Areas That Could Use Help
- Subnet/CIDR support
- IPv6 support
- Multiple gateway profiles
- Automatic IP refresh on schedule
- Homebrew cask packaging
- Localization
- Accessibility (VoiceOver)
- Unit tests
Disclaimer
TunnelGuard modifies your system’s routing table using macOS native commands. This requires administrator privileges. Improper configuration may disrupt your network connectivity.
The developer assumes no responsibility for network disruptions, security incidents, data loss, or any consequences of using this software. This tool is intended for advanced users who understand network routing.
Never use this tool to bypass security controls you are required to comply with.
Changelog
See CHANGELOG.md for full version history.
License
Copyright (C) 2026 Amirhossein Hosseinpour (Amirhp.Com)

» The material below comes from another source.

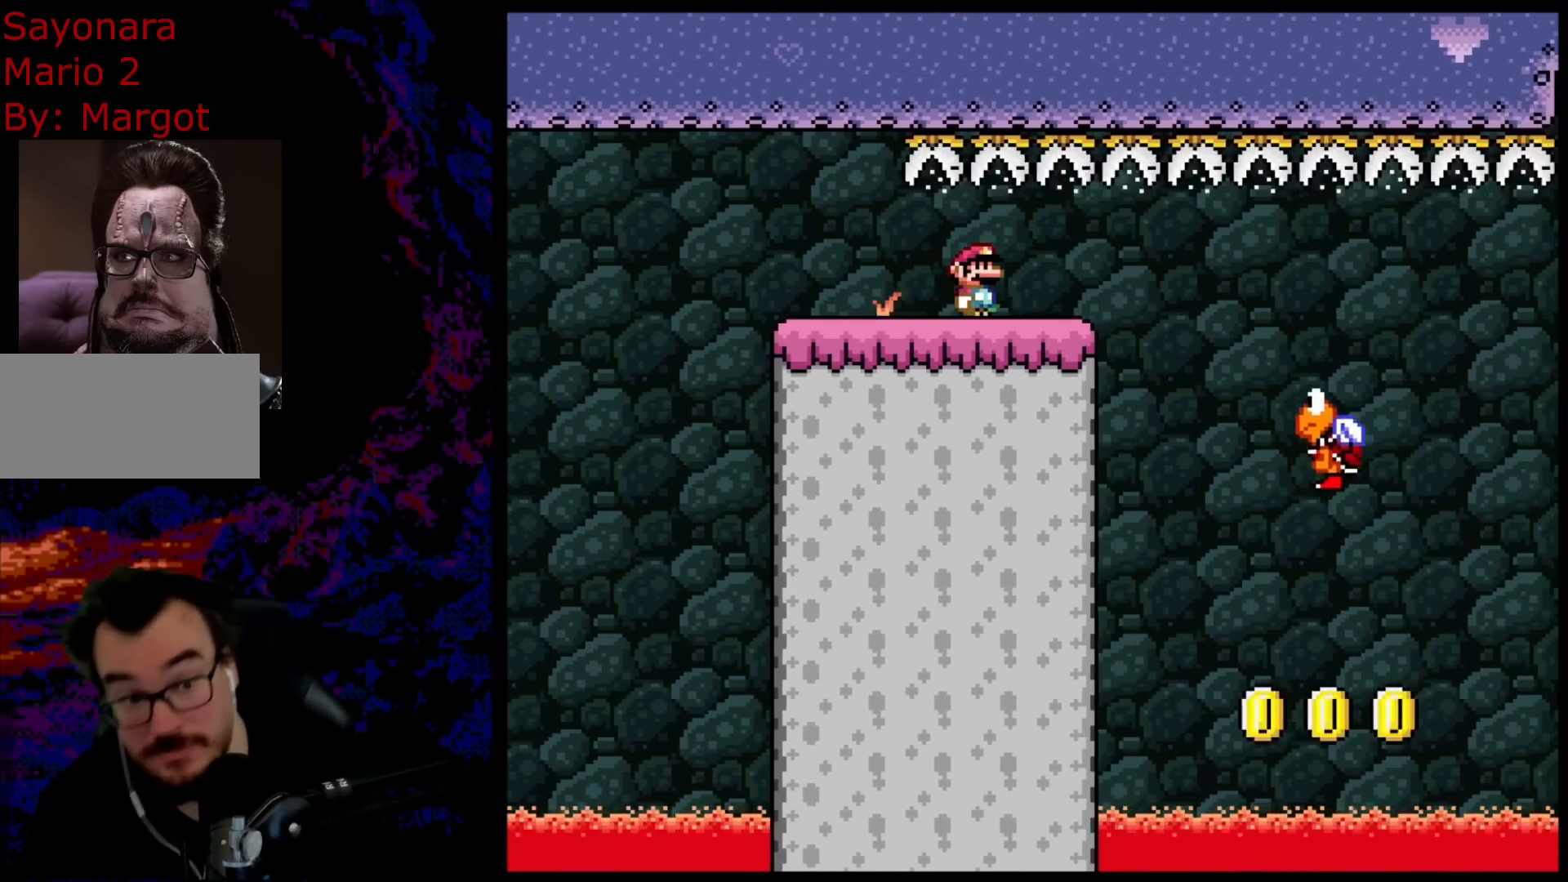
{"buttons": ["B", "Y"], "events": [[17, "DPAD_RIGHT", "up"], [233, "DPAD_RIGHT", "down"], [317, "DPAD_RIGHT", "up"]]}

This program is free software: you can redistribute it and/or modify
it under the terms of the GNU General Public License as published by
the Free Software Foundation, either version 3 of the License, or
(at your option) any later version.
See LICENSE for the full text.
Acknowledgments
Built on macOS’s native routing infrastructure using route(8) and netstat(1).
TunnelGuard — Because your VPN shouldn’t be your whole network.